Small Business Tax Tip #7: Expect more extensions, says Kimberly Lawrence, with Joseph Decosimo & Co. in Chattanooga, TN. "As 1099 reporting is allowed to move closer and closer to a tax deadlines, more small business owners can expect their business and individual returns to be extended. We educate our clients about the possibility of extending their returns due to the increased compression period in receiving this information so close to tax deadlines. We also assure them that there is no increased risk of their return being selected for examination by extending."

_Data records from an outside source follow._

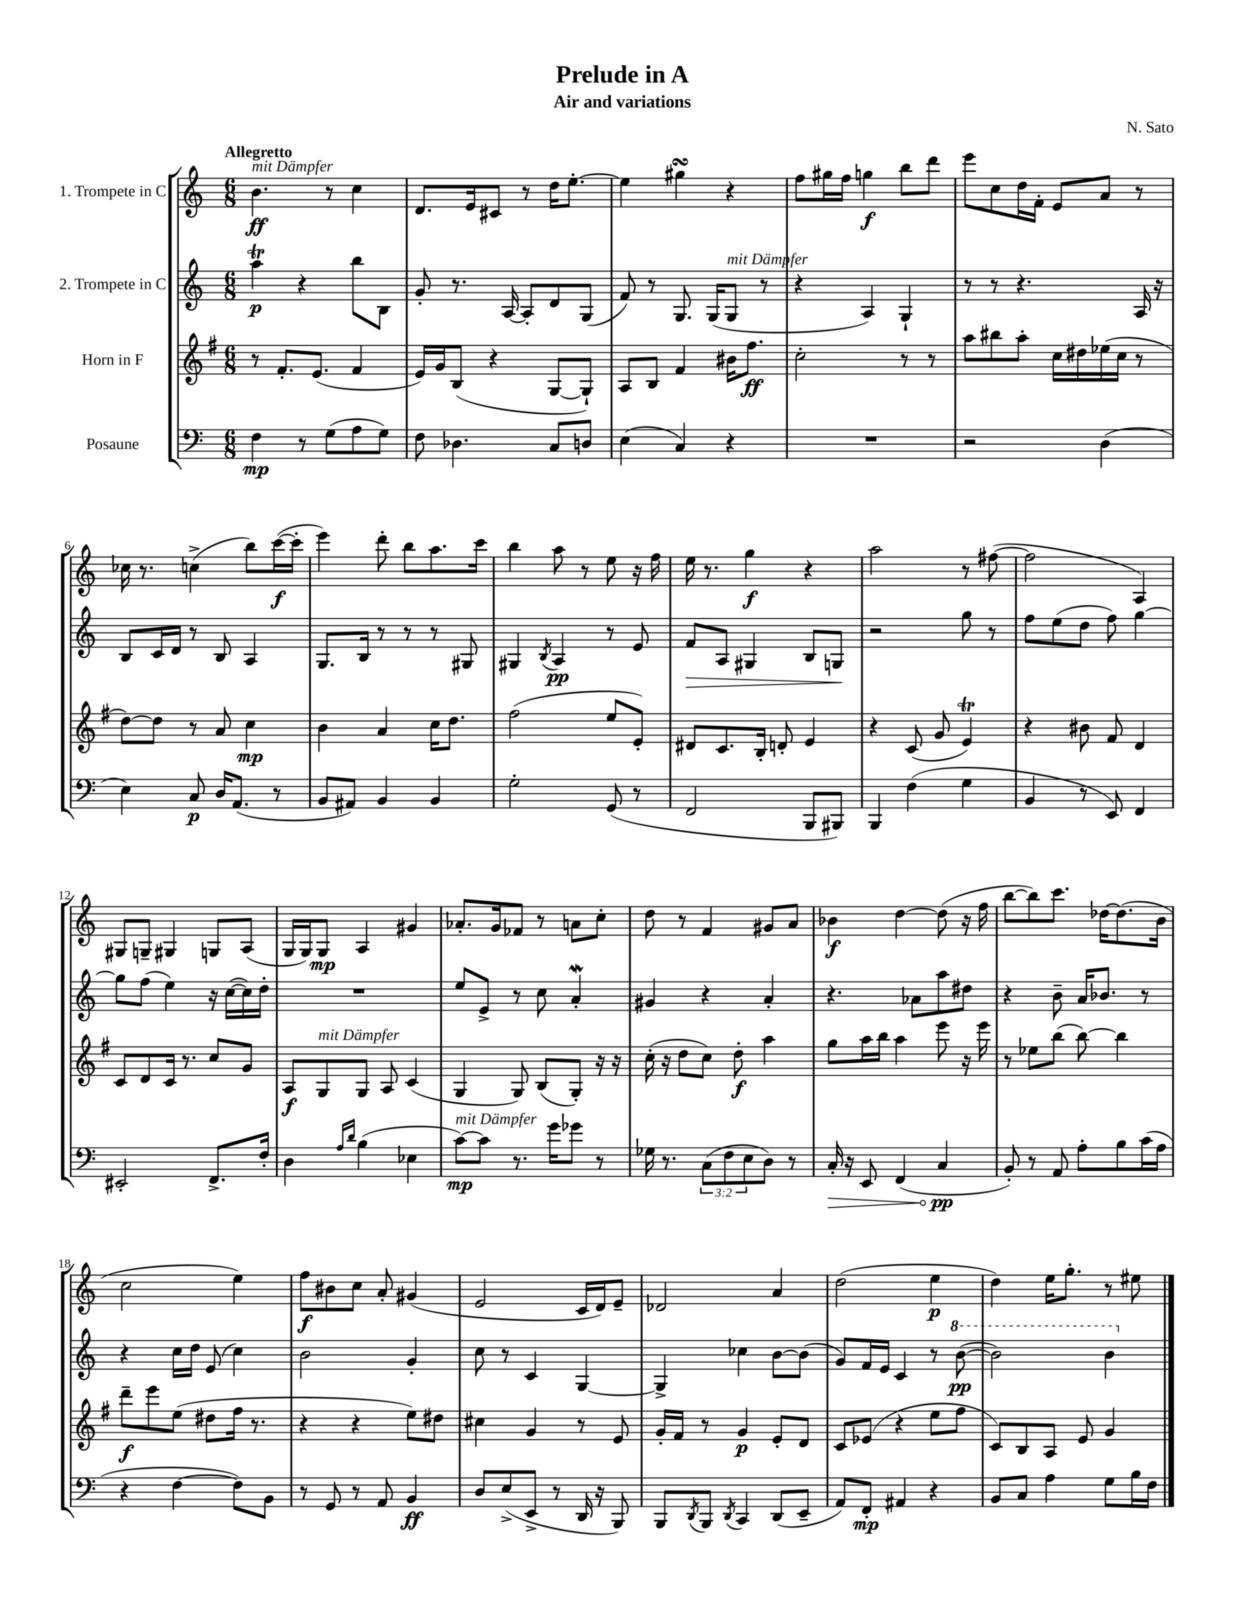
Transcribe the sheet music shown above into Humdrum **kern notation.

**kern	**kern	**kern	**kern
*staff4	*staff3	*staff2	*staff1
*clefF4	*clefG2	*clefG2	*clefG2
*k[]	*k[f#]	*k[]	*k[]
*M6/8	*M6/8	*M6/8	*M6/8
4F\	8r	4aa\	4.b\
.	8.f#'/L	.	.
8r	.	4r	.
.	(8.e/J	.	.
(8G\L	.	.	8r
8A\	4f#/	8bb\L	4cc\
8G\J)	.	8B\J	.
=	=	=	=
8F\	16e/LL)	8g'/	8.d/L
.	16g/J	.	.
4.D-\	(8B/J	8.r	.
.	.	.	16e/k
.	4r	.	8c#/J
.	.	[16A/	.
.	.	8A'/]L	8r
8C/L	[8G/L	8d/	16dd\LK
.	.	.	[8.ee'\J
8D/J	8G`/]J)	(8G/J	.
=	=	=	=
(4E\	8A/L	8f/)	4ee\]
.	8B/J	8r	.
4C/)	4f#/	8.G/	4gg#\
.	.	(16G/LK	.
4r	16b#\LK	8G/J	4r
.	8.ff#\J	.	.
.	.	8r	.
=	=	=	=
2.r	2cc'\	4r	8ff\L
.	.	.	16gg#\L
.	.	.	16ff\JJ
.	.	4A/)	4gg\
.	8r	4G`/	8bb\L
.	8r	.	8ddd\J
=	=	=	=
2r	8aa\L	8r	8eee\L
.	8bb#\	8r	8cc\
.	8aa'\J	4.r	16dd\L
.	.	.	16f'\JJ
.	16cc\LL	.	8e/L
.	16dd#\	.	.
(4D\	(16ee-\	.	8a/J
.	16cc\JJ	.	.
.	8r	16A/	8r
.	.	16r	.
=	=	=	=
4E\)	[8dd\L)	8B/L	16cc-\
.	.	.	8.r
.	8dd\]J	16c/L	.
.	.	16d/JJ	.
8C/	8r	8r	(4cc^\
16D/LK	8a/	8B/	.
(8.AA/J	.	.	.
.	4cc\	4A/	8bb\L)
8r	.	.	([16ccc\L
.	.	.	16ccc'\]JJ
=	=	=	=
8BB/L	4b\	8.G/L	4eee\)
8AA#/J)	.	.	.
.	.	16B/Jk	.
4BB/	4a/	8r	8ddd'\
.	.	8r	8bb\L
4BB/	16cc\LK	8r	8.aa\
.	8.dd\J	.	.
.	.	8G#/	.
.	.	.	16ccc\Jk
=	=	=	=
2G'\	(2ff#\	4G#/	4bb\
.	.	8qB/	.
.	.	4A/	8aa\
.	.	.	8r
(8GG/	8ee/L	8r	8ee\
8r	8e'/J)	8e/	16r
.	.	.	16ff\
=	=	=	=
2FF/	8d#/L	8f/L	16ee\
.	.	.	8.r
.	8.c/	8A/J	.
.	.	4G#/	4gg\
.	16B'/Jk	.	.
.	8d'/	.	.
8BBB/L	4e/	8B/L	4r
8BBB#/J)	.	8G/J	.
=	=	=	=
4BBB/	4r	2r	2aa\
(4F\	(8c/	.	.
.	8g/	.	.
4G\	4e/)	8gg\	8r
.	.	8r	([8ff#\
=	=	=	=
4BB/	4r	8ff\L	2ff#\]
.	.	(8ee\	.
8r	8b#\	8dd\J	.
8EE/)	8f#/	8ff\)	.
4FF/	4d/	[4gg\	4A/)
=	=	=	=
2EE#'/	8c/L	8gg\]L	8G#/L
.	8d/	(8ff\J	8G~/J
.	16c/Jk	4ee\)	4G#/
.	8.r	.	.
8.FF^/L	8cc/L	16r	8G/L
.	.	([16cc\LL	.
.	8g/J	16cc\])	(8A/J
16F'/Jk	.	16dd'\JJ	.
=	=	=	=
4D\	8A/L	2.r	16G/LL
.	.	.	16G/J)
.	8G/	.	8G/J
16qqA/LL	.	.	.
16qqd/JJ	.	.	.
(4B\	8G/J	.	4A/
.	8A/	.	.
4E-\	(4c/	.	4g#/
=	=	=	=
[8c\L)	4G/	8ee/L	8.a-'/L
8c\]J	.	8e^/J	.
.	.	.	16g/k
8.r	8G/)	8r	8f-/J
.	(8B/L	8cc\	8r
16g\LK	.	.	.
8g-\J	8G'/J)	4a'/	8a\L
8r	16r	.	8cc'\J
.	16r	.	.
=	=	=	=
16G-\	(16cc'\	4g#/	8dd\
8.r	16r	.	.
.	8dd\L	.	8r
(12C\L	8cc\J)	4r	4f/
12F\	.	.	.
.	8dd'\	.	.
12E\	.	.	.
8D\J)	4aa\	4a'/	8g#/L
8r	.	.	8a/J
=	=	=	=
16C'/	8gg\L	4.r	4b-\
16r	.	.	.
8EE/	16aa\L	.	.
.	16bb\JJ	.	.
(4FF/	4aa\	.	[4dd\
.	.	8a-\L	.
4C/	8eee\	8aa\	(8dd\]
.	16r	8dd#\J	16r
.	16eee\	.	16ff\
=	=	=	=
8BB'/)	8r	4r	[8bb\L
8r	8ee-\L	.	8bb\])
8AA/	(8bb\J	8b~\	8.ccc\J
8A'\L	[8bb\)	16a/LK	.
.	.	8.b-/J	[16dd-\LK
8B\	4bb\]	.	(8.dd-\]
(16c\L	.	8r	.
16A\JJ	.	.	16b\Jk
=	=	=	=
4r	8ddd~\L	4r	2cc\
.	8eee\	.	.
[4F\	(8ee\J	16cc\LL	.
.	.	16dd\JJ	.
.	8dd#\L	(8e/	.
8F\]L)	16ff#\Jk	4cc\)	4ee\)
.	8.r	.	.
8BB\J	.	.	.
=	=	=	=
8r	4r	2b\	8ff\L
8GG/	.	.	8b#\
8r	4r	.	8cc\J
8AA/	.	.	8a'/
4BB/	8ee\L)	4g'/	(4g#/
.	8dd#\J	.	.
=	=	=	=
8D/L	4cc#\	8cc\	2e/
(8E^/	.	8r	.
8EE^/J	4g/	4c/	.
8r	.	.	.
16DD/	8r	[4G/	16c/LL
16r	.	.	16d/J)
8BBB/)	8e/	.	8e~/J
=	=	=	=
8BBB/L	16g'/LL	4G^/]	2d-/
.	16f#/JJ	.	.
8qDD/	.	.	.
8BBB/J	8r	.	.
8qDD/	.	.	.
4CC/	4g/	4cc-\	.
(8DD/L	8e'/L	[8b\L	4a/
8EE~/J	8d/J	(8b\]J	.
=	=	=	=
8AA/L)	8c/L	8g/L)	(2dd\
8FF'/J	(8e-/J	16f/L	.
.	.	16e/JJ	.
4AA#/	4r	4c/	.
4r	8ee\L	8r	4ee\
.	8ff#\J	([8bb\	.
=	=	=	=
8BB/L	8c/L)	2bb\])	4dd\)
8C/J	8B/	.	.
4A\	8A/J	.	16ee\LK
.	.	.	8.gg'\J
.	8e/	.	.
8G\L	4g/	4bb\	8r
16B\L	.	.	8ee#\
16F\JJ	.	.	.
==	==	==	==
*-	*-	*-	*-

Business Owner Tax Tip #8: "Take a trip on your P&L to find hidden treasure" says Bruce Zicari, a CPA in the small business advisory practice at Pittsford, NY-based Bonadio Group. "There's a line on your P&L statement that has a 'hidden' deduction opportunity that could generate a big tax advantage and put cash back into your pocket. Basically, it's a way to move certain capitalized items that are currently being written off through depreciation and reclassify them as a repair. Instead of taking small amounts of depreciation yearly, you get to write off the whole item this year. But Zicari says the clock is ticking on the opportunity to expense these previously capitalized items. "The maneuver is well worth taking, and you should be starting your journey now, as the IRS will most likely be closing the road in the near future."

Business Owner Tax Tip #9: Don't procrastinate, counsels Larry McKoy, Senior Tax Partner, Goodman & Company, Richmond, VA. "Many companies are probably more worried about the economy than about their taxes right now, but that could be a mistake. As bad as the economy is, you need to know your options before it's time to pay your taxes. Even if you had a bad year, you may owe taxes (surprise!) or you could get significant refunds of much-needed cash from net operating losses. So don't avoid your accountant."

Small Business Tax Tip #10: Don't Expect More Tax Relief. "Read my lips," says Chris Province, CPA and partner in the firm Armanino McKenna, in San Ramon, CA, "Don't look for relief on taxes anytime soon from Washington, or state governments." Tax rates will be going up, according to Province, who recommends that small business owners consider what they can do to minimize taxes now and in future years when tax rates go up.